Who is the real public servant: a company whose software innovation benefited "many if not most consumers," in the words of a federal judge? Or is it the government agency that is seeking to break the company up for supposedly trying to leverage its dominance of operating systems into a monopoly of Web browsers, thereby violating antitrust laws? According to that very same federal judge, Thomas Penfield Jackson, it's the government agency.
Defending his decision to side with the U.S. Justice Department's plan to break up Microsoft into two competing firms, Judge Jackson explained last week that the "plaintiffs' proposed final judgment is the collective work product of senior antitrust law-enforcement officials of the United States Department of Justice and the Attorneys General of 19 states, in conjunction with multiple consultants. These officials are by reason of office obliged and expected to consider and act in the public interest; Microsoft is not."
This is a breathtaking argument. Its premise is that the government's proposal must serve the public interest because, well, it's supposed to. But Microsoft, which must give the public what it wants on a daily basis or risk going out of business, does not.
Assume, for the sake of argument, that he is correct. Try to imagine how much "service" there would be in a world filled with nothing but "public servants," as Judge Jackson defines them. Forget about using computers and word processors or pens for that matter to write opinions since Justice Department officials might not get around to inventing them. Judge Jackson might be reduced to communicating his decisions through smoke signals, which he would have to distinguish somehow from the smoke signals sent by National Park Service officials burning down the forests around Los Alamos, N.M.
Perhaps Judge Jackson didn't really mean to say Microsoft was not obliged to serve the public interest. Perhaps he meant to say only that Justice Department officials were serving the public interest by trying to tame the company's wretched capitalistic excesses. It's a plausible argument. There just isn't any evidence to support it. Even the government's own witness in the case couldn't show that Microsoft had harmed consumers by integrating its browser into its Windows operating system and, in effect, giving the browser away for free. Judge Jackson himself acknowledged that integrating the two had increased general familiarity with the Internet and reduced the cost of gaining access to it. No, the danger to the public is prospective: Microsoft might some day exploit its "monopoly" to gouge consumers. Breaking up the company might increase competition, which might protect them from predatory practices.
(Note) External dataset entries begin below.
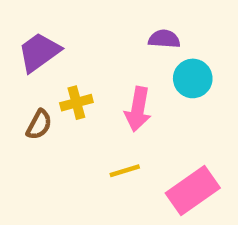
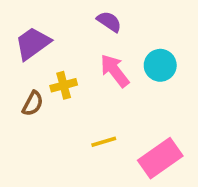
purple semicircle: (164, 39) -> (109, 22), moved, turned 30
pink arrow: (138, 109) -> (115, 71), moved, turned 132

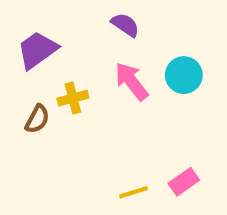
yellow line: (104, 142) -> (134, 192), moved
pink rectangle: (160, 158) -> (184, 182), size x0.6

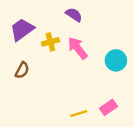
cyan circle: (184, 75) -> (116, 60), moved
yellow cross: (73, 98) -> (50, 42), moved

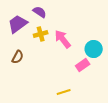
purple semicircle: (74, 15) -> (40, 12), moved
pink rectangle: (108, 107) -> (83, 65), moved

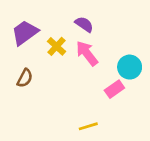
purple semicircle: (40, 12) -> (84, 24), moved
yellow cross: (41, 34) -> (57, 46), turned -32

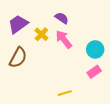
brown semicircle: (25, 78) -> (18, 58), size x1.5
pink rectangle: (114, 89) -> (94, 72), moved

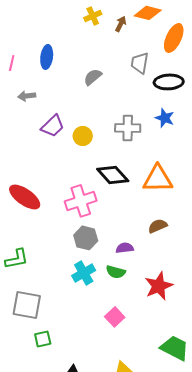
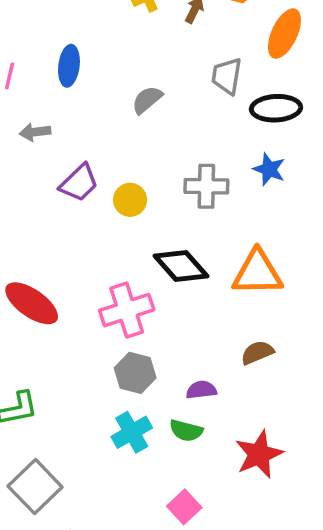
gray square: (27, 305) -> (35, 487), turned 36

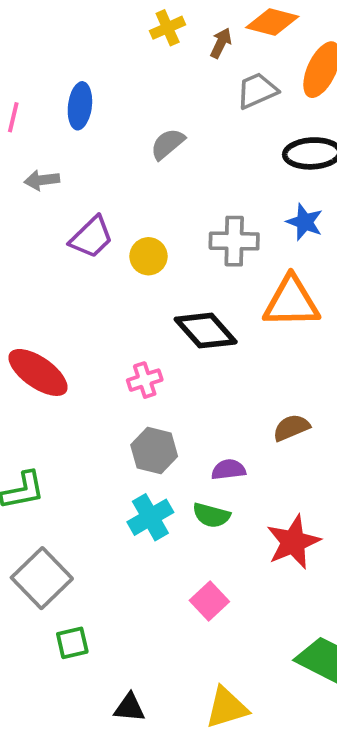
gray trapezoid: (227, 76) -> (257, 91), moved, turned 57
orange triangle: (257, 273) -> (291, 302), moved
pink cross: (127, 310) -> (145, 380), size x0.6

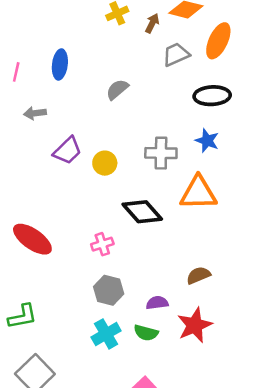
red star: (293, 542) -> (195, 325), moved

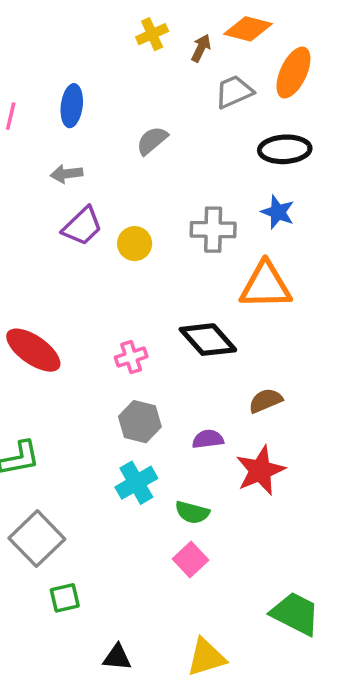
gray arrow: (35, 113) -> (67, 174), moved
black diamond: (142, 212) -> (208, 340), moved
green semicircle: (146, 333) -> (192, 512), moved

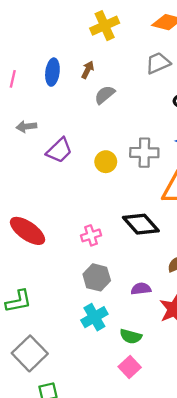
yellow cross: (152, 34) -> (105, 26), size x1.4
brown arrow: (201, 48) -> (88, 70), moved
gray arrow: (67, 174) -> (26, 127), moved
yellow circle: (135, 244) -> (106, 162), moved

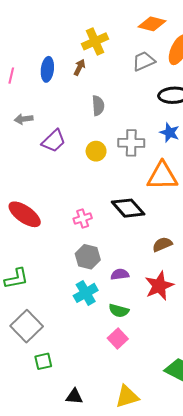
yellow cross: (105, 26) -> (95, 41), moved
gray semicircle: (105, 95) -> (98, 106), moved, turned 126
purple semicircle: (141, 289) -> (120, 274), moved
But there are very definite winners in the case right now, aside from firms that have less to fear from a Microsoft hamstrung by the Justice Department and Judge Jackson. Consider a few:
Beltway lobbyists, PR firms and lawmakers. Whatever message Judge Jackson may have intended his ruling to send, the one high-tech firms heard was that they could not afford to ignore Washington politics. These days the news media are filled with stories about dot-com firms' pouring money into campaign coffers, ad campaigns and other lobbying efforts to protect themselves from public servants even if the firms themselves haven't made any money yet. "They're realizing that they can be hurt as well as helped by Washington," an industry analyst told the Wall Street Journal.
Journalists. In an effort to communicate directly with the public, Microsoft has embarked on a huge mass-media advertising campaign that helps pay journalists' salaries. Such controversy is good for the bottom line of publishing companies. Further, it can put reporters whose stories on antitrust matters once languished back by stock tables on the front page, television and so on.
Regulators. Companies now take care to genuflect to antitrust regulators who weren't always so vital to business success. Cisco Systems Inc., which makes Internet switching equipment, works hard at schmoozing government officials who oversee the company. To date, it has avoided Microsoft's fate. That case, a company official told the Journal, confirms the belief of higher-ups that "we were right to invest resources in Washington." Regulators' experience in such cases, it's worth noting, make them candidates for high-paying private-sector jobs to help firms stay out of trouble in the future.
The Washington metropolitan area: It's not a coincidence that Fairfax and Montgomery counties are among the wealthiest in the nation. The high-priced talent that protects companies from Beltway intrusion calls them home.
The question for Judge Jackson and his sympathizers is whether "investing in Washington" serves the public interest the way that, say, investing in new improved hardware and software does. Journalist Jonathan Rauch identified firms' focus on Washington as a symptom of the "parasite economy." Writing of a particular piece of legislation, he said, "Only one class of people will certainly come out ahead… [T]he lawyering, lobbying and politicking class is several million dollars richer. Another Washington lobby has been born, and another political action committee … Like all PACs, it will invest in friendly politicians rather than in new factories."
To describe the creation of a parasite class as a public service is exactly what one would expect from the Beltway. It's self-serving.